◆ **Exercise set**:
**a.** Copy from the passage on automotive cybersecurity the words starting at "For the entire" and ending at "our latest publication.".
**b.** Resume the passage on automotive cybersecurity where it stops.

◆ **Extract to read**:
⟨
From digital dashboards and keyless car unlocking to remote maintenance: drivers are currently experiencing digital connectivity in the automotive industry from the end customer's perspective - while a number of other technological transformation processes are currently taking place in the background.
For the entire sector, increasing digital networking means a radical change and the threat situation is intensifying. Protection against cybercrime is taking centre stage due to the increasing number of connected vehicles. The most important question: How can security be increased as quickly as possible and holistic risk management implemented in the long term? We answer this question in our latest publication.
One thing is clear: The automotive industry is confronted with various threats, ranging from data and property theft to disruptions to manufacturing processes. It is also clear that data protection and security are important criteria for customers when making purchasing decisions. However, the industry lacks standardised measures for assessing the level of cyber security maturity.
⟩
◆ **Given information**:
⟨
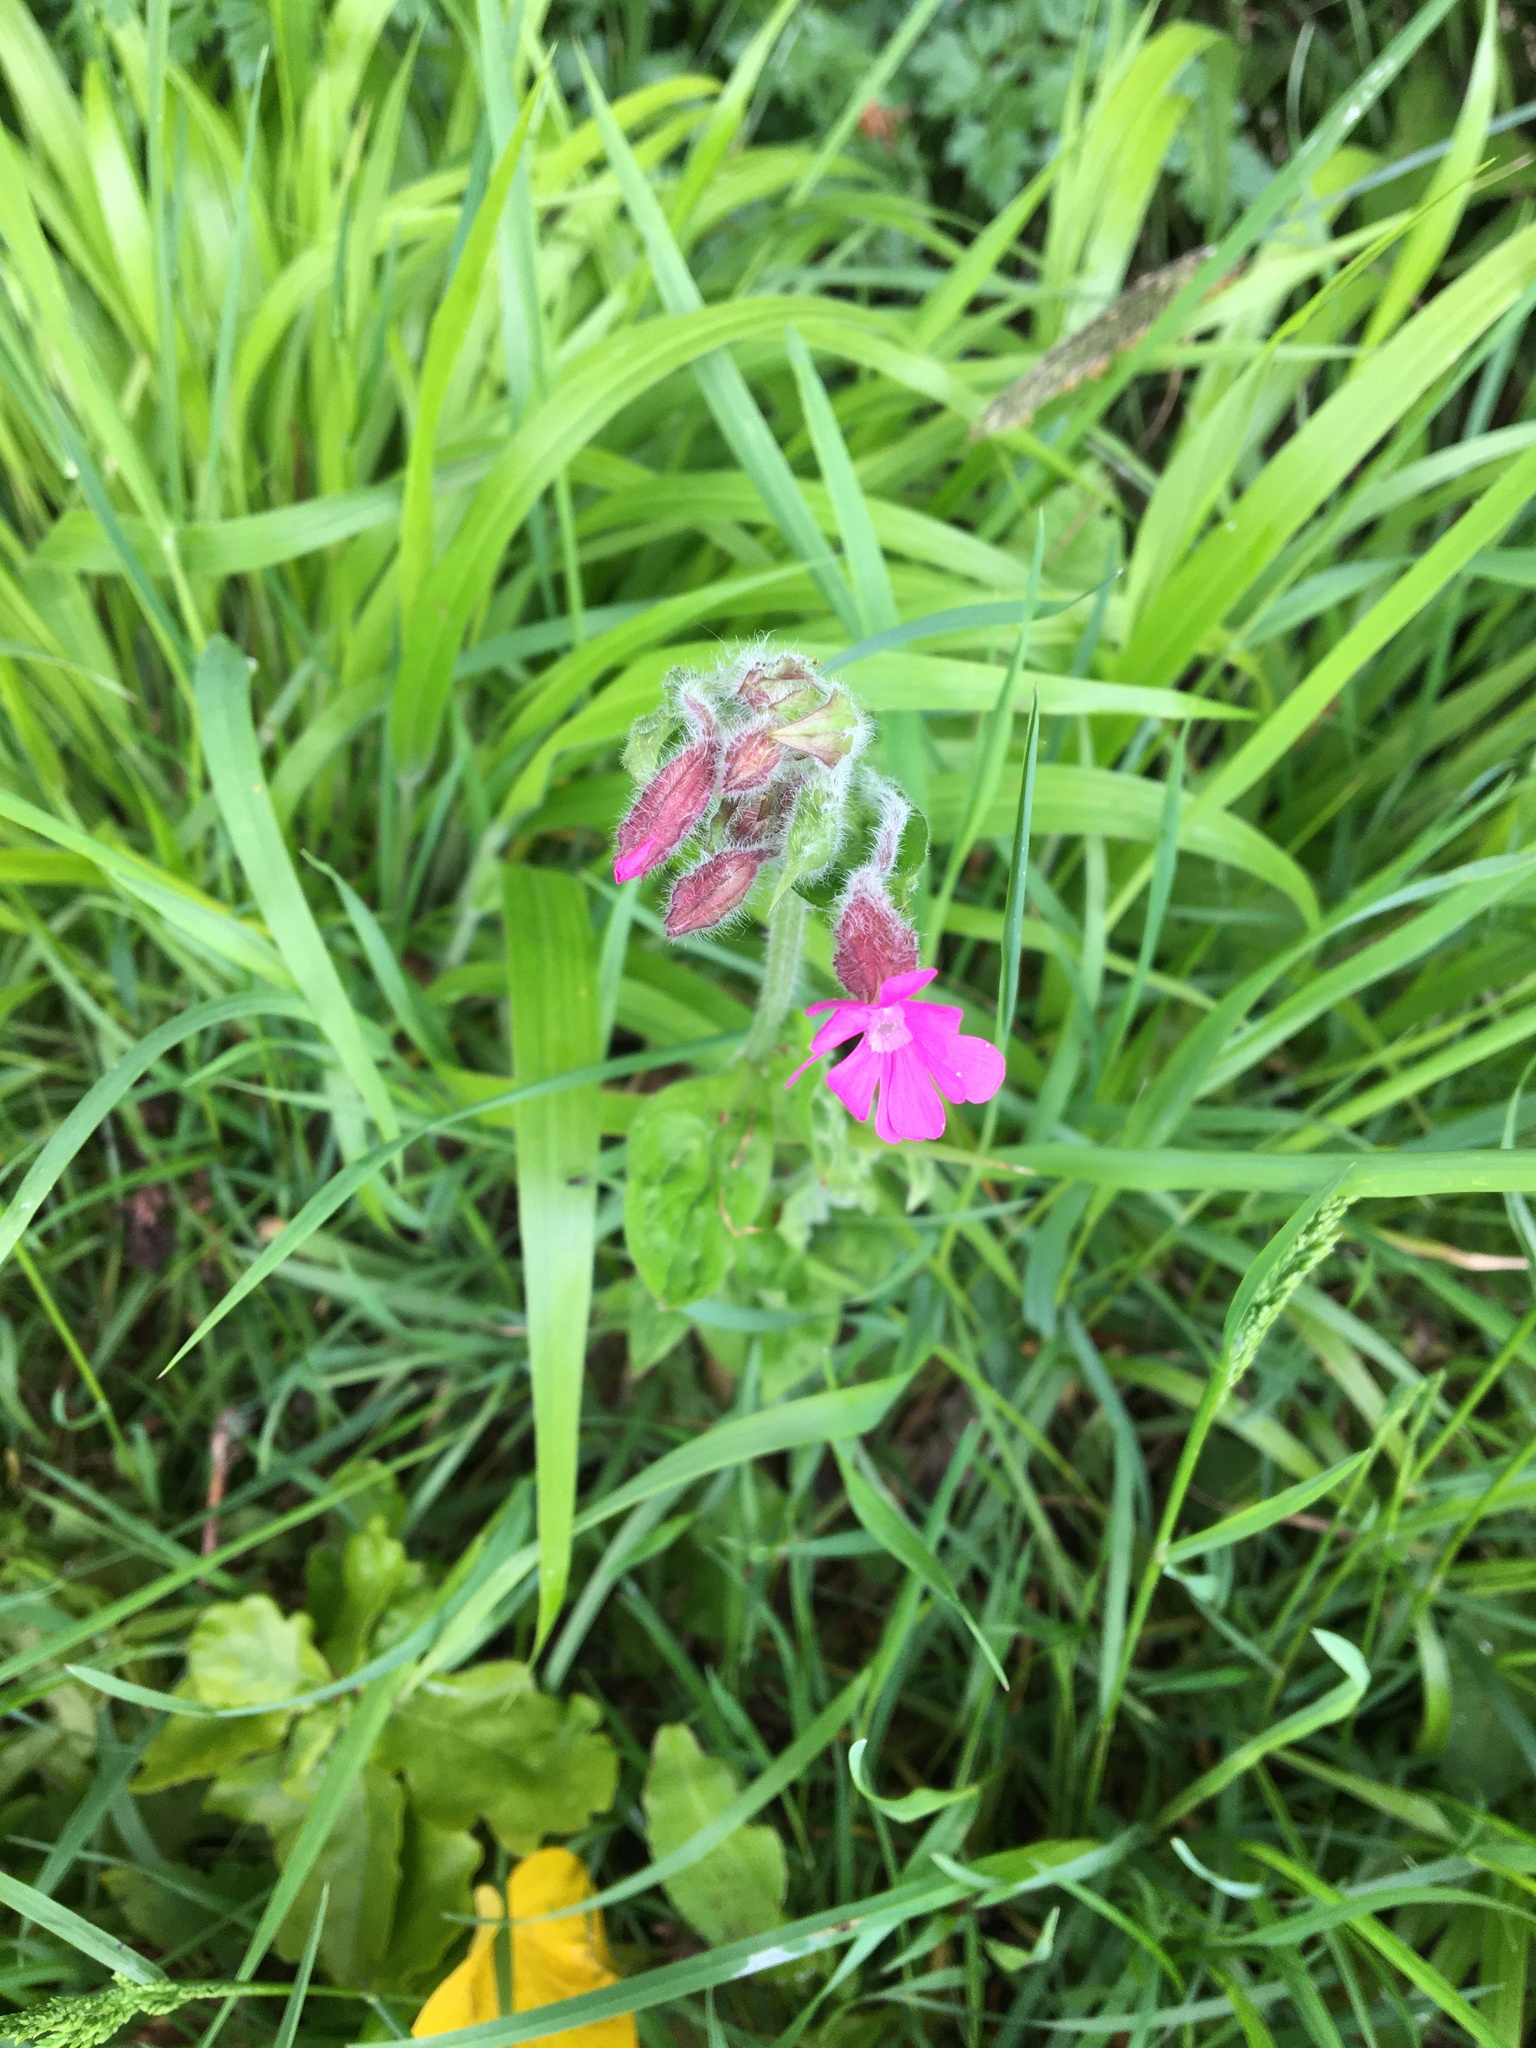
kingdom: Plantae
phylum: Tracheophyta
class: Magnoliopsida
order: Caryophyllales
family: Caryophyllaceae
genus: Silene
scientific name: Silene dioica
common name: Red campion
⟩
◆ **Answers to the exercises**:
**a.**
For the entire sector, increasing digital networking means a radical change and the threat situation is intensifying. Protection against cybercrime is taking centre stage due to the increasing number of connected vehicles. The most important question: How can security be increased as quickly as possible and holistic risk management implemented in the long term? We answer this question in our latest publication.

**b.**
Our authors first analyse the status quo of the cyber security situation in the automotive industry before going on to discuss various tasks and the most important areas of action for companies that can be concluded from this. They also provide insights into KPMG cyber security projects.
Goran Mazar
Partner, EMA & German Head of ESG and Automotive
KPMG AG Wirtschaftsprüfungsgesellschaft
Best practices and maturity models should not only be introduced in automotive companies, but also in their supplier networks. In this way, cyber threats can be averted and a standardised and solid approach to cyber attacks can be implemented throughout the entire value chain.
Improved cyber security: what to focus on now
Utilisation of resources
A combination of internal and external resources makes it possible to create sufficient capacity and utilise existing knowledge within the industry. Projects and processes can be implemented based on proven models. In terms of cyber security maturity, models are already available from associations and government agencies.
Monitoring the cyber security maturity level
Cybersecurity management systems (CSMS) will be essential for OEMs (Original Equipment Manufacturers) and suppliers in the future. Among other things, CSMS maturity monitoring can be used to track whether the requirements of regulatory frameworks are being met.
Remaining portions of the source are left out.